Data extract —
• • •
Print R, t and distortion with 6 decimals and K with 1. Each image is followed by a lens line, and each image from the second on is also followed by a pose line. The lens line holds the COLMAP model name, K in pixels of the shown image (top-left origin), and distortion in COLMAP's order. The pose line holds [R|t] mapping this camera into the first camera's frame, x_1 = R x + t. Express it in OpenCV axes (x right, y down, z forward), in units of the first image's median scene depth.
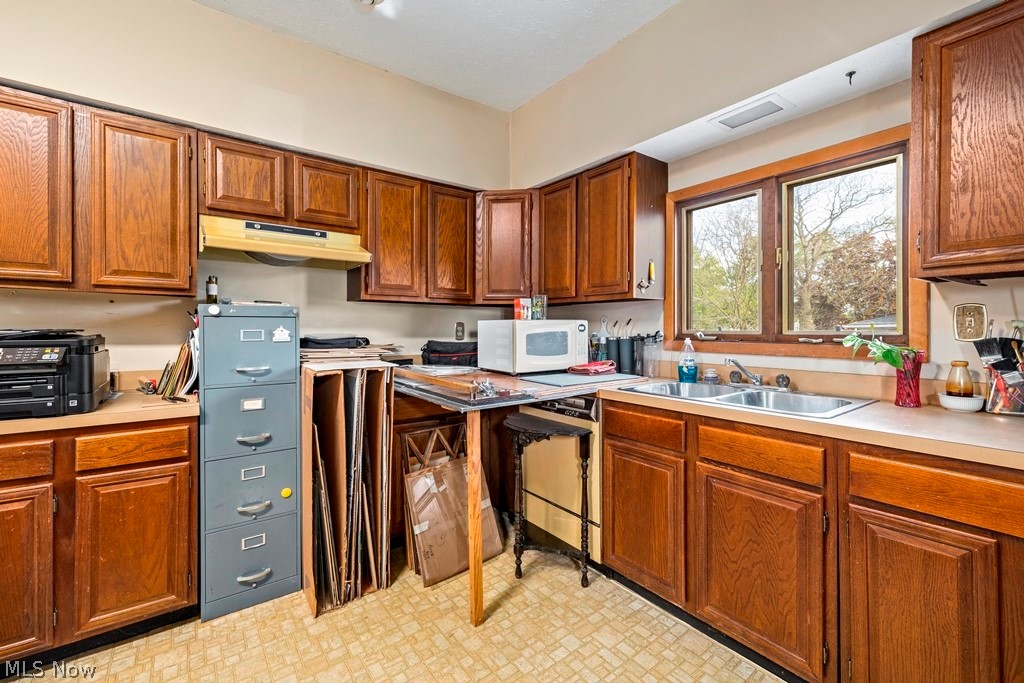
lens RADIAL K [[424.5, 0, 501.0], [0, 424.5, 333.6], [0, 0, 1]] dist [-0.002442, -0.000451]
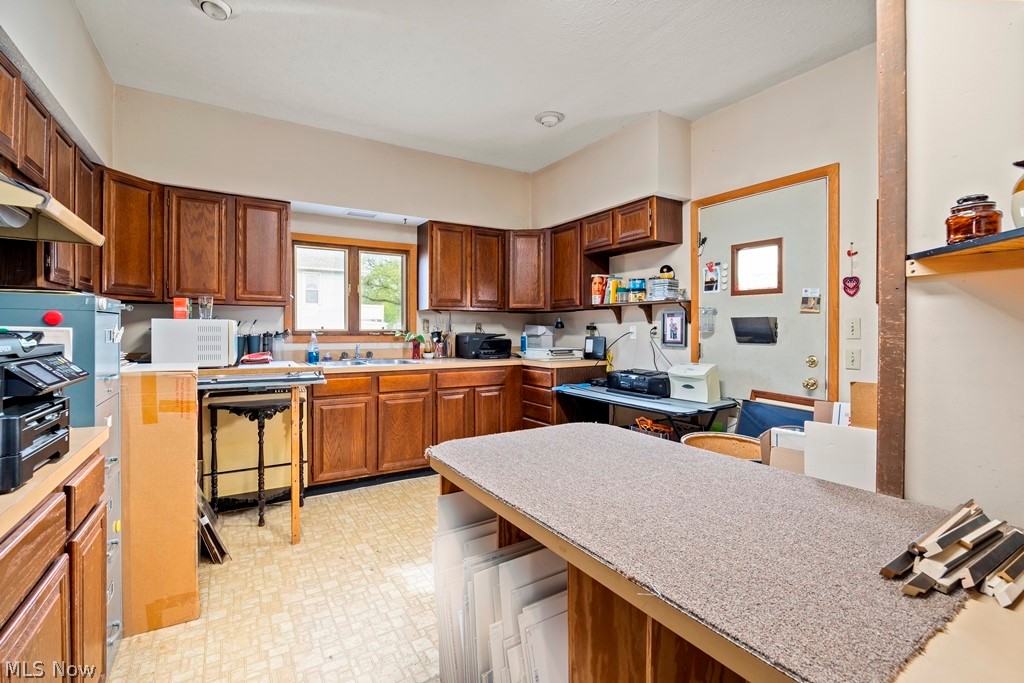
lens RADIAL K [[448.4, 0, 507.8], [0, 448.4, 326.0], [0, 0, 1]] dist [-0.026783, -0.000210]
pose [[0.096109, 0.002648, 0.995367, -1.407189], [0.004516, 0.999985, -0.003096, -0.011331], [-0.995361, 0.004792, 0.096096, 0.174408]]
• • •
To do — It would help to have the listing above repeated exactly, with all images removed.

Solution to this exercise —
Print R, t and distortion with 6 decimals and K with 1. Each image is followed by a lens line, and each image from the second on is also followed by a pose line. The lens line holds the COLMAP model name, K in pixels of the shown image (top-left origin), and distortion in COLMAP's order. The pose line holds [R|t] mapping this camera into the first camera's frame, x_1 = R x + t. Express it in OpenCV axes (x right, y down, z forward), in units of the first image's median scene depth.
lens RADIAL K [[424.5, 0, 501.0], [0, 424.5, 333.6], [0, 0, 1]] dist [-0.002442, -0.000451]
lens RADIAL K [[448.4, 0, 507.8], [0, 448.4, 326.0], [0, 0, 1]] dist [-0.026783, -0.000210]
pose [[0.096109, 0.002648, 0.995367, -1.407189], [0.004516, 0.999985, -0.003096, -0.011331], [-0.995361, 0.004792, 0.096096, 0.174408]]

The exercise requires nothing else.